Smart access isn’t about locking doors, it’s about opening up new possibilities. Latch is the world’s first fully-integrated hardware and software system dedicated to bringing seamless access to every door in a modern building. We’re looking for the curious and the creative to join our team and help us continue to change the way we access our most valued spaces.

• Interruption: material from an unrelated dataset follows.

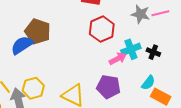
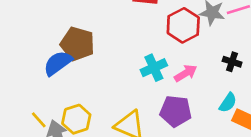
red hexagon: (102, 29) -> (183, 25), moved
cyan cross: (131, 49) -> (154, 68), moved

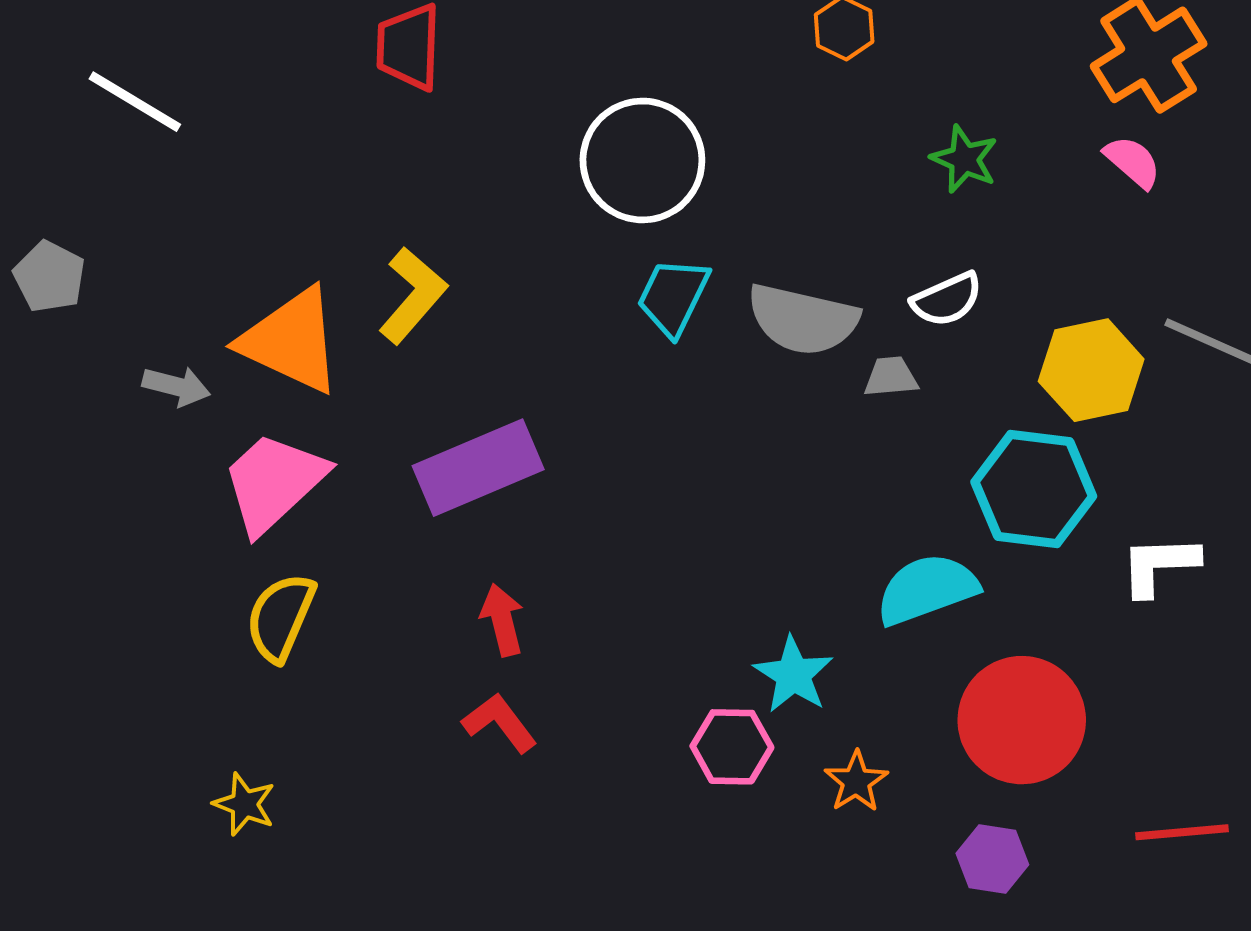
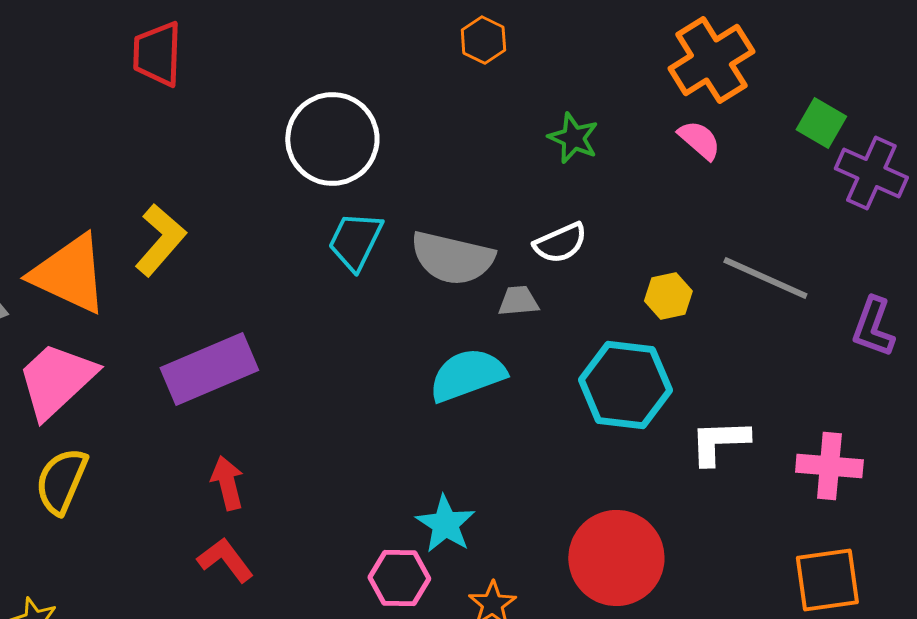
yellow hexagon: (1091, 370) -> (668, 296), size x0.6
cyan semicircle: (927, 589) -> (467, 375), moved

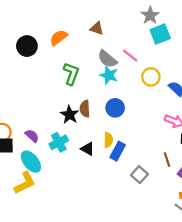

- Design and implement infrastructure & systems that balance scalability, reliability, and performance with security and operational quality
- Lead migration efforts off legacy infrastructure
- Evangelize a DevOps culture of automation, self-service, and engineering best practices to enable development teams to go from development to production with minimum effort
- Serve as subject matter expert in building, designing, and managing cloud-based infrastructure, with an emphasis on AWS
- Participate in on-call rotations and lead or conduct post-mortems of production failures, as needed
- Work closely with development teams, product, and customer service groups to identify, triage, and mitigate issues
- Stay current with technology trends and developments in the industry
- 5+ years of relevant experience with DevOps or SRE practices
- 4+ years hands-on experience with Cloud Infrastructure such as AWS and GCP
- Managing cloud infrastructure as code by leveraging provisioning and configuration management tools such as Terraform and Ansible
- Experience coding with any of these languages; Python, Go, or Java
- Experience with container orchestration technologies; preferred experience in ECS and/or EKS
- Comfortable using common CI/CD tools such as TravisCI, Jenkins for application and infrastructure automation tasks
- Experience with monitoring/analytics tools such as Datadog, Sumo Logic, and PagerDuty
- Experience working closely with Security teams to drive compliance with SOC2, PCI, or similar certifications
- Systematic problem-solving approach, coupled with strong communication skills and a sense of ownership and drive
- Strong work ethic with the ability to work independently, and work in a remote environment.
Founded in 2014, Latch is a venture-backed startup building the world’s first complete smart access system. We now boast over 200 employees, all of whom are all passionate self starters with unique backgrounds and unexpected stories. We are located just a quick walk from Penn Station in New York City, and a ten minute walk from CalTrain in SOMA San Francisco.
We offer unlimited Paid Time Off, a competitive health package, and an office environment where employees are surrounded by creative, empowered, and dynamic peers. There is no better time to join us. As we grow as a company, we are excited to see our employees grow with us.